I was originally with performances by Intimate Voices in 2007/8 at Goldsmiths College, The British Library and the Lower Machen Festival. At this time, I was engineering the 6 channel playback of the performers. For this new performance however, I was invited to also perform the Tenor 1 part.
This required some careful planning, as I had to be able to control the balance of the ensemble from the stage. I put together a system based on an Audio Developments AD149 Mixer (provided by Richmond Film Services). This provided me with a very small but flexible mixer, with high-quality mic preamps, EQ, analogue limiting, and level control on long throw faders. The signals were then sent through the direct outputs of the mixer to amplifiers and Tannoy loudspeakers (provided by Dave Godin Lighting and Sound).
A few weeks before the performance we had a shoot-out of the various kinds of microphone available. Previously we had used stand mounted cardioid condenser microphones, but I was unhappy with these in terms of the distance from the singers mouth, positioning difficulty, and resulting lack of gain before feedback. We tried a variety of handheld and headset microphones, eventually settling on the DPA 4066 headset mic as it offered excellent sonic characteristics with ease of position and comfort for the singers, which meant we could forget about the microphones and concentrate on the performance.

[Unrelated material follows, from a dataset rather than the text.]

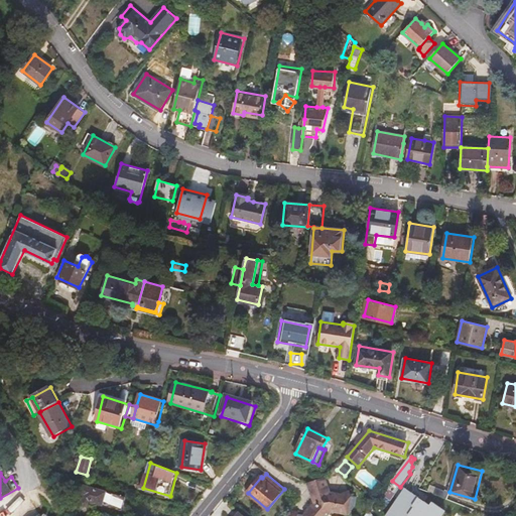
[(324,479),(314,483),(317,496),(329,492),(328,491),(324,479)]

The event was held at Brighton’s Jubilee Library, and whilst this was a beautiful venue, it also presented some logistical problems. Due to the fact that the building must remain open as a library during the day, it left a very small amount of time to set up the equipment and have a quick rehearsal (doors closed at 5pm and opened again at 8 for the performance). As a result I decided to have a ‘dry run’ the evening before, in order to test the equipment, stage layout and iron out any problems. Having set up the equipment on the Friday night, we then had to take it down, only to re-erect the following evening for the performance. In the event this proved to be an essential precaution, and meant that the tight setup schedule on the night of the performance worked like a dream.
Performing and engineering the performance from the stage is not without its difficulties, but actually I feel that it resulted in a more intelligent understanding of the balance of the music. In going through the lengthy (6 month) rehearsals, I was able to get a far more comprehensive understanding of our particular interpretation, and build a unique rapport with the performers. I feel that this resulted in much greater synergy between the sound reproduced over the speakers and the performers.
The performance was fantastic, and was enjoyed by a sell-out audience. I would like to thank Norman Jacobs from Music of Our Time for putting on the event and everyone at Jubilee Library for their hard work. We look forward to performing the piece again later in the year.